Arm’s strategic partnerships with major hyperscalers and the development of its own in-house data center CPU are positioning it favorably in the competitive CPU market, despite a post-earnings dip in its stock price.
Arm Holdings (ARM) shares experienced a dip in after-hours trading Wednesday, despite the chip designer exceeding fourth-quarter fiscal 2026 revenue and earnings expectations and projecting a strong future for its data center CPU business. The company reported a 20% year-over-year increase in revenue to $1.49 billion for the quarter ending March 31, surpassing the analyst consensus of $1.47 billion. Non-GAAP earnings per share (EPS) rose 9% to 60 cents, outperforming the expected 58 cents.
Despite the robust financial performance, Arm's stock, which had reached a record high of $237 earlier in the day, giving it a year-to-date gain of 117%, saw a roughly 6% decline in after-hours trading. This pullback was anticipated by some market watchers, noting the significant run-up in the stock price ahead of the earnings report.
The article highlights the transformative impact of the artificial intelligence revolution on the CPU market. Initially, the focus was solely on Graphics Processing Units (GPUs) for AI model training. However, the evolving landscape, with a shift towards inference and then to continuous, agent-driven tasks, has brought Central Processing Units (CPUs) back into the spotlight. This CPU renaissance was echoed by industry leaders like Intel and Advanced Micro Devices (AMD).
Intel CEO Pat Gelsinger noted a significant shift in the CPU-to-GPU ratio within AI racks, moving from 1-to-8 to 1-to-4, with projections of reaching parity (1-to-1) in the future, indicating a substantial increase in CPU demand. AMD CEO Lisa Su reinforced this trend, forecasting that the CPU server total addressable market will grow at over 35% annually, reaching more than $120 billion by 2030, driven by the demand for AI agents.
Arm's strategic position in this burgeoning market is underpinned by its dominant share among top hyperscalers.
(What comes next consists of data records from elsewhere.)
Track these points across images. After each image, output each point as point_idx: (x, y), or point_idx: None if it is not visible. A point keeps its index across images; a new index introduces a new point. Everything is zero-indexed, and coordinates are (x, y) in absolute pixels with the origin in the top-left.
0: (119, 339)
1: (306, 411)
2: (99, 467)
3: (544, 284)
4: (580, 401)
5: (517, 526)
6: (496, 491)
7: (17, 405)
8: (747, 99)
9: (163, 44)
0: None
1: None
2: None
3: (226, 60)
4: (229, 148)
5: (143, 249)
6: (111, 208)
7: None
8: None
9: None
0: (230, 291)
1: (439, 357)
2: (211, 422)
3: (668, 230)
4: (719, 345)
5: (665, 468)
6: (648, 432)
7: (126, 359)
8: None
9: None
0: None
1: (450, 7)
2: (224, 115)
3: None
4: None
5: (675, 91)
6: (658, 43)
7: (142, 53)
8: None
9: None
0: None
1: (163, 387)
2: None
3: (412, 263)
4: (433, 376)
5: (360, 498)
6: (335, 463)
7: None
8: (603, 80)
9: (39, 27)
The company emphasized that the leading AI accelerator providers—Nvidia, Google, and Amazon—are integrating their high-volume accelerators with Arm-based CPUs. Specifically, Nvidia's Rubin GPUs are paired with Arm's Vera CPUs, Google's TPUs with its Axion CPUs, and Amazon's Trainium with its Graviton chips.
Arm's business model, traditionally based on licensing fees and royalties tied to chip shipments, is evolving with the development of its first in-house data center CPU, designed for agentic AI workloads. The company has seen a remarkable customer response, doubling its projected demand for this new CPU to over $2 billion for fiscal years 2027 and 2028. While supply chain constraints are a consideration, Arm's ability to potentially reduce AI data center capital expenditures for hyperscalers by up to $10 billion per gigawatt is a significant value proposition.
The article also details Arm's financial performance, with License and Other revenue growing 29% year-over-year to $819 million, exceeding estimates. Royalty revenue saw an 11% increase to $671 million, despite a slight miss on expectations, likely due to the weak smartphone market. Gross margins remained exceptionally high at 98.32% (non-GAAP), and operating margins are expected to improve with decelerating cost growth.
Looking ahead, Arm provided guidance for the first quarter of fiscal year 2027, expecting revenue between $1.255 billion and $1.265 billion, slightly above consensus. Non-GAAP EPS is projected to be between 36 cents and 44 cents, also exceeding estimates.